Dünya pazarlarında aslan payını kapmak için sürdürülen rakibi yok etme veya yutma muharebesinde süper tekeller, işçileri de kullanmaya çalışırlar. Yaptıkları açıklama çok basit: Ücret artırımı için mücadele etmeyin. Ücret artırımından vazgeçin ve işletmeniz rekabet yeteneğine sahip olsun ve böylece siz de işten atılmazsınız!
Süper tekellerin dünya pazarlarında sürdürdükleri rekabet, bu tekellerin ait oldukları emperyalist ülkeler arasındaki eşit olmayan ekonomik gelişmeyi de ele verir. Soruna dünyanın en büyük 500 süper tekeli açısından baktığımızda şu gelişmeyi görmekteyiz:
Merkezi ABD’de olan süper tekel sayısı 2003’te 189’dan 2004’te 176’ya düşmüştür.
Merkezi Japonya’da olan süper tekel sayısı 2000’de 104’ten 2004’te 81’e düşmüştür.
Merkezi AB’de olan süper tekel sayısı 2000’de 141’den 2004’te 161’e çıkmıştır.

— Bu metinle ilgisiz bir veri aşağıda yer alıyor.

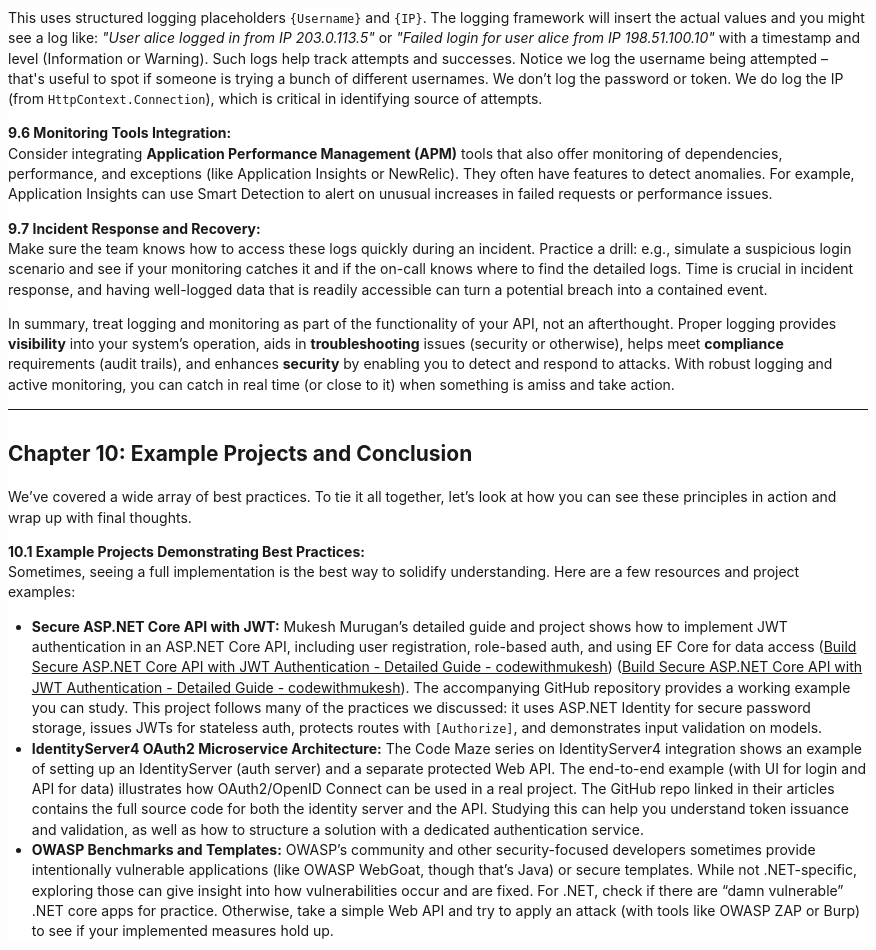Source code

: This uses structured logging placeholders `{Username}` and `{IP}`. The logging framework will insert the actual values and you might see a log like: _"User alice logged in from IP 203.0.113.5"_ or _"Failed login for user alice from IP 198.51.100.10"_ with a timestamp and level (Information or Warning). Such logs help track attempts and successes. Notice we log the username being attempted – that's useful to spot if someone is trying a bunch of different usernames. We don’t log the password or token. We do log the IP (from `HttpContext.Connection`), which is critical in identifying source of attempts.

**9.6 Monitoring Tools Integration:**  
Consider integrating **Application Performance Management (APM)** tools that also offer monitoring of dependencies, performance, and exceptions (like Application Insights or NewRelic). They often have features to detect anomalies. For example, Application Insights can use Smart Detection to alert on unusual increases in failed requests or performance issues.

**9.7 Incident Response and Recovery:**  
Make sure the team knows how to access these logs quickly during an incident. Practice a drill: e.g., simulate a suspicious login scenario and see if your monitoring catches it and if the on-call knows where to find the detailed logs. Time is crucial in incident response, and having well-logged data that is readily accessible can turn a potential breach into a contained event.

In summary, treat logging and monitoring as part of the functionality of your API, not an afterthought. Proper logging provides **visibility** into your system’s operation, aids in **troubleshooting** issues (security or otherwise), helps meet **compliance** requirements (audit trails), and enhances **security** by enabling you to detect and respond to attacks. With robust logging and active monitoring, you can catch in real time (or close to it) when something is amiss and take action.

---

## Chapter 10: Example Projects and Conclusion

We’ve covered a wide array of best practices. To tie it all together, let’s look at how you can see these principles in action and wrap up with final thoughts.

**10.1 Example Projects Demonstrating Best Practices:**  
Sometimes, seeing a full implementation is the best way to solidify understanding. Here are a few resources and project examples:

- **Secure ASP.NET Core API with JWT:** Mukesh Murugan’s detailed guide and project shows how to implement JWT authentication in an ASP.NET Core API, including user registration, role-based auth, and using EF Core for data access ([Build Secure ASP.NET Core API with JWT Authentication - Detailed Guide - codewithmukesh](https://codewithmukesh.com/blog/aspnet-core-api-with-jwt-authentication/#:~:text=Token%20Authentication%20in%20WebAPI%20is,the%20end%20of%20this%20article)) ([Build Secure ASP.NET Core API with JWT Authentication - Detailed Guide - codewithmukesh](https://codewithmukesh.com/blog/aspnet-core-api-with-jwt-authentication/#:~:text=The%20Need%20to%20Secure%20APIs)). The accompanying GitHub repository provides a working example you can study. This project follows many of the practices we discussed: it uses ASP.NET Identity for secure password storage, issues JWTs for stateless auth, protects routes with `[Authorize]`, and demonstrates input validation on models.
- **IdentityServer4 OAuth2 Microservice Architecture:** The Code Maze series on IdentityServer4 integration shows an example of setting up an IdentityServer (auth server) and a separate protected Web API. The end-to-end example (with UI for login and API for data) illustrates how OAuth2/OpenID Connect can be used in a real project. The GitHub repo linked in their articles contains the full source code for both the identity server and the API. Studying this can help you understand token issuance and validation, as well as how to structure a solution with a dedicated authentication service.
- **OWASP Benchmarks and Templates:** OWASP’s community and other security-focused developers sometimes provide intentionally vulnerable applications (like OWASP WebGoat, though that’s Java) or secure templates. While not .NET-specific, exploring those can give insight into how vulnerabilities occur and are fixed. For .NET, check if there are “damn vulnerable” .NET core apps for practice. Otherwise, take a simple Web API and try to apply an attack (with tools like OWASP ZAP or Burp) to see if your implemented measures hold up.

ABD ve Japonya merkezli süper tekel sayısında belli bir azalma, AB merkezli süper tekel sayısında da önemli bir artış görülmektedir.
Önde gelen AB ülkelerinde süper tekel sayısındaki gelişme de şöyledir:
Merkezi Almanya’da olan süper tekel sayısı 1995’te 40’dan 2003’de 34’e; merkezi Fransa’da olan süper tekel sayısı keza aynı yıllarda 42’den 37’ye ve merkezi İtalya’da olan süper tekel sayısı, yine aynı yıllarda 12’den 8’e düşerken, merkezi Büyük Britanya’da olan süper tekel sayısı aynı dönemde 33’ten 36’ya çıkmıştır.
Bu veriler, kaybedenlerin öncelikle ABD ve Japonya olduğunu, kazananın da öncelikle AB olduğunu göstermektedir. Sermaye akışından dolayı Çin ve Hindistan da kazananlar arasında yer almakta.
Süper tekeller sömürüyü olağanüstü artırarak dünya pazarlarında rekabet ediyorlar. Örneğin en büyük 500 süper tekel, çalışan başına cirolarını 2003 yılında yüzde 9,7 ve 2004 yılında da yüzde 8,1 oranında arttırmışlardı.
En büyük 500 süper tekelin dünya çapında toplam ciro miktarı 2004 yılı itibariyle 16,8 trilyon dolara varıyordu. Bu rakam dünya üretiminin yüzde 40’ına tekabül etmektedir.